**Instructions for the task**: Please retype every entry, keeping each one exactly as written.

**Transcribed page contents**:
* * * * * * *

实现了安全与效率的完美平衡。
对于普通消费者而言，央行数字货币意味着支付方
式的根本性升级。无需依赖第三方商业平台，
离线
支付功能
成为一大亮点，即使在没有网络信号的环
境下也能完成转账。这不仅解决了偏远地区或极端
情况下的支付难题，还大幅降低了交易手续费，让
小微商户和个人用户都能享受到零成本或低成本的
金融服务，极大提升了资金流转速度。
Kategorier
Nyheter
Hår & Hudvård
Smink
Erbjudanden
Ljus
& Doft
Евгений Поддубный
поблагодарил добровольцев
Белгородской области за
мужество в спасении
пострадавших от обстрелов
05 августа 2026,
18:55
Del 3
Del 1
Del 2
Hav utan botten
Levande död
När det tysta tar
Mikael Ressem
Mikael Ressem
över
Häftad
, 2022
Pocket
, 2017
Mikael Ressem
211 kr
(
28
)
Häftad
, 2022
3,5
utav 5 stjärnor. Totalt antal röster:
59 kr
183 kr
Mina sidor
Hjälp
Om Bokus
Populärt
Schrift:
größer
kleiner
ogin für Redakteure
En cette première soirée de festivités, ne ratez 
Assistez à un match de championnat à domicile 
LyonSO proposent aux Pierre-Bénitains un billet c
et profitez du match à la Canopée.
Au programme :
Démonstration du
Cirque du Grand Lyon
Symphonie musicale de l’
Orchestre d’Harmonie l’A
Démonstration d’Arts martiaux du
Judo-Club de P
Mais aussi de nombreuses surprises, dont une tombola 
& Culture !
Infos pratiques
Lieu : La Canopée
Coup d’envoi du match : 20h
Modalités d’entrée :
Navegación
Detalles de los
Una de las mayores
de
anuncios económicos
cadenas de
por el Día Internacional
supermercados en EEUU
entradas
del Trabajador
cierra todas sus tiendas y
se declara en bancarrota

* * * * * * *

**Finished exercise**:
实现了安全与效率的完美平衡。
对于普通消费者而言，央行数字货币意味着支付方
式的根本性升级。无需依赖第三方商业平台，
离线
支付功能
成为一大亮点，即使在没有网络信号的环
境下也能完成转账。这不仅解决了偏远地区或极端
情况下的支付难题，还大幅降低了交易手续费，让
小微商户和个人用户都能享受到零成本或低成本的
金融服务，极大提升了资金流转速度。
Kategorier
Nyheter
Hår & Hudvård
Smink
Erbjudanden
Ljus
& Doft
Евгений Поддубный
поблагодарил добровольцев
Белгородской области за
мужество в спасении
пострадавших от обстрелов
05 августа 2026,
18:55
Del 3
Del 1
Del 2
Hav utan botten
Levande död
När det tysta tar
Mikael Ressem
Mikael Ressem
över
Häftad
, 2022
Pocket
, 2017
Mikael Ressem
211 kr
(
28
)
Häftad
, 2022
3,5
utav 5 stjärnor. Totalt antal röster:
59 kr
183 kr
Mina sidor
Hjälp
Om Bokus
Populärt
Schrift:
größer
kleiner
ogin für Redakteure
En cette première soirée de festivités, ne ratez 
Assistez à un match de championnat à domicile 
LyonSO proposent aux Pierre-Bénitains un billet c
et profitez du match à la Canopée.
Au programme :
Démonstration du
Cirque du Grand Lyon
Symphonie musicale de l’
Orchestre d’Harmonie l’A
Démonstration d’Arts martiaux du
Judo-Club de P
Mais aussi de nombreuses surprises, dont une tombola 
& Culture !
Infos pratiques
Lieu : La Canopée
Coup d’envoi du match : 20h
Modalités d’entrée :
Navegación
Detalles de los
Una de las mayores
de
anuncios económicos
cadenas de
por el Día Internacional
supermercados en EEUU
entradas
del Trabajador
cierra todas sus tiendas y
se declara en bancarrota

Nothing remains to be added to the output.